Work Culture & Business etiquette

2. Did you notice any difference in business etiquettes and work culture between India and
Denmark?

Firstly, in Denmark, the organization is flatter, less hierarchical. Despite formal designations, the work-
culture is very smooth and it is absolutely fine to get into an argument with the boss. Your boss also
sits with you, unless he is a board member or CXO. The CIO of my company also sits with me (I am 3
levels below CIO level). In upcoming IT companies, they have CEOs sitting with them. There are
managers, leaders etc. as per designations, but they do not flaunt their power.

3. Is your interaction with higher ups formal as in India or informal ? Do employees in Denmark
expect to be guided on projects or is the culture pro-active?

They are expected to be pro-active towards their work. My team members come and tell me rather
than me telling them. Addressed by first name. Right of college employees call us by our first name,
even the CEO.

4. We have heard of the work-life balance that is a cornerstone of work culture at Denmark. Is that
true ? And can you please specify other interesting things about workplace culture and practices.
Absolutely true. One of things compared to U.S which is better here. Especially when you have family,
you feel it. This is very high in Scandinavia.

5. How ceremonial or casual are the meetings and conferences at workplace ?

It really depends on the kind of forum. Usually, it is very open. If you are a part of the meeting group,
you are expected to speak. When your Chief is speaking, you can even counter him. You are most
welcome to add something.

HR Practices

6. What kinds of rewards and recognition is given at your workplace? Is it any different from the
global and Indian standards in your opinion?

Recognition happens in terms of quarterly increments (not a standard increment based on value
addition by your product). There are perks attached to it. Something not additional you know you will
get the reward when you have done something. In Denmark, we have not had someone asking for a
promotion. It is very meritorious in India.

7. Can you also specify about any peculiar Performance Appraisal systems at the workplace? Once
again, is the system different from the year-end ratings we usually follow at Indian companies?
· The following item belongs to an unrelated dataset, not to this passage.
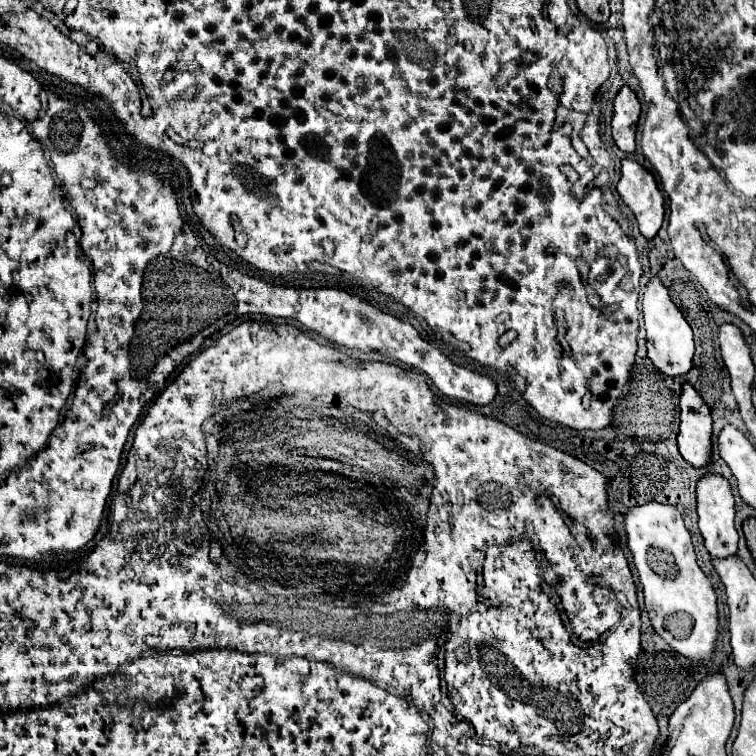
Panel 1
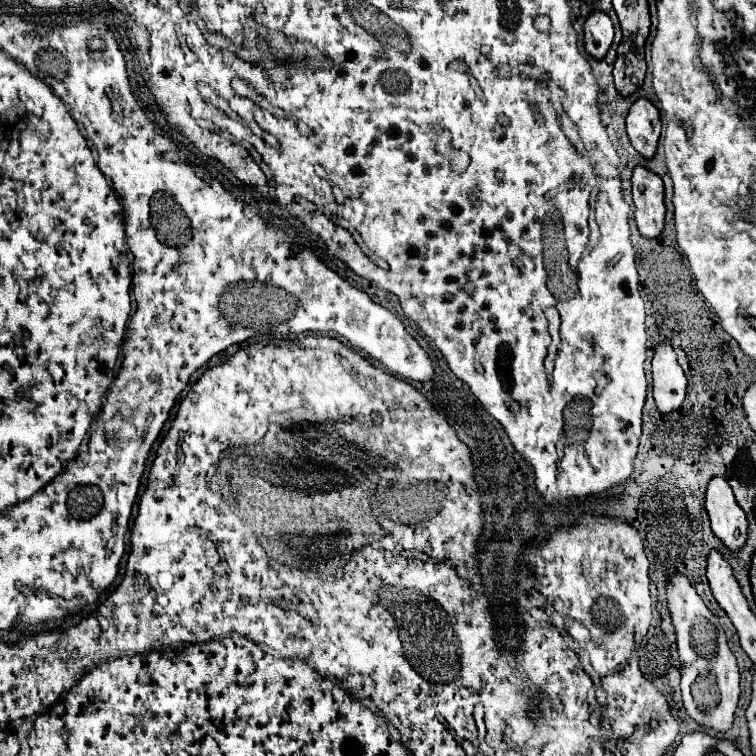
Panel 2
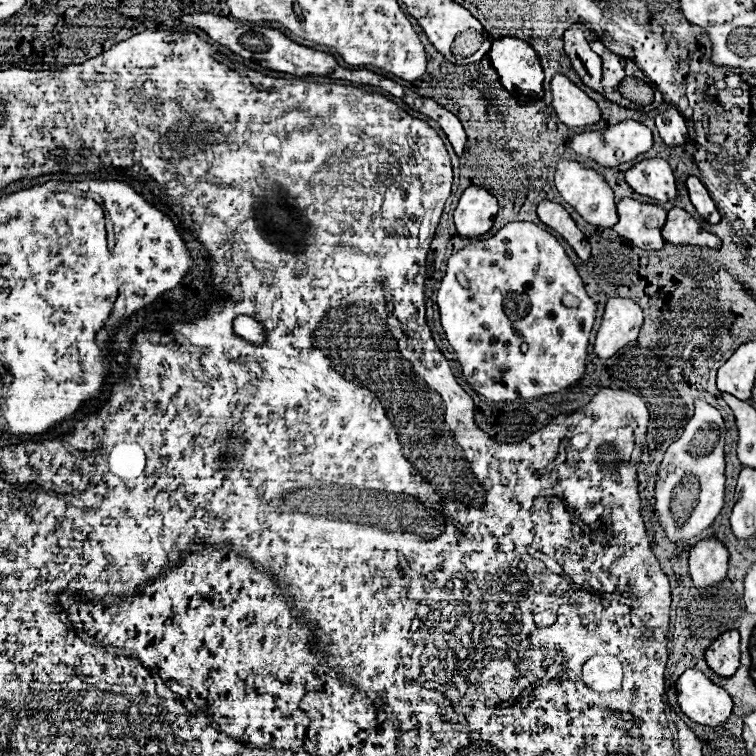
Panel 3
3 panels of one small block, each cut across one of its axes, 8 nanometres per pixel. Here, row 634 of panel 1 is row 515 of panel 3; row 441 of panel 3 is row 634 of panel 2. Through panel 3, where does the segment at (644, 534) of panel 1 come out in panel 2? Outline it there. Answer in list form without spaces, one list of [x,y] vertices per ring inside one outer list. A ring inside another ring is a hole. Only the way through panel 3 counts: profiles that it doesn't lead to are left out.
[[[670,576],[668,608],[676,628],[676,644],[682,660],[682,702],[688,716],[704,728],[716,732],[728,732],[734,724],[734,712],[738,706],[738,664],[728,648],[724,630],[718,618],[706,608],[694,586],[684,576]]]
There is no rating system comparable to Indian companies in Denmark. They actually have a different
system called Personal Learning and Development – it is discussion that happens every quarter with
my boss. Remuneration doesn’t differ much between employees. There is a finance union. Yearly
increment happens upto a certain percentage according to pre-agreed discussion with the union. It is
not super competitive at work. Nowadays, this is changing.

8. We hear that Curriculum Vitae (CV) of a Dane has a bit of an understatement when compared to
CVs of people from other countries. Is that true ?

CVs have definitely modest statements. They understate achievements in CV. Also, there are legal
issue if you write overstatements. The Jante Law is actually a reality in Scandinavia.

9. In case of technical or leadership trainings provided at the workplace, are they classroom-
oriented or practical ?

Class-room and very practical too. Few trainings taken by him. Workshop + practical. Great focus on
practical.

10. What is the worst part of adjusting to Denmark ?

The worst part in Denmark is the language. They have unpronounceable words although they are
written in English.

11. Does the Hygge culture actually exist in Denmark ?

They do follow a Hygge culture. They embrace their yesteryears as much as they embrace modernity.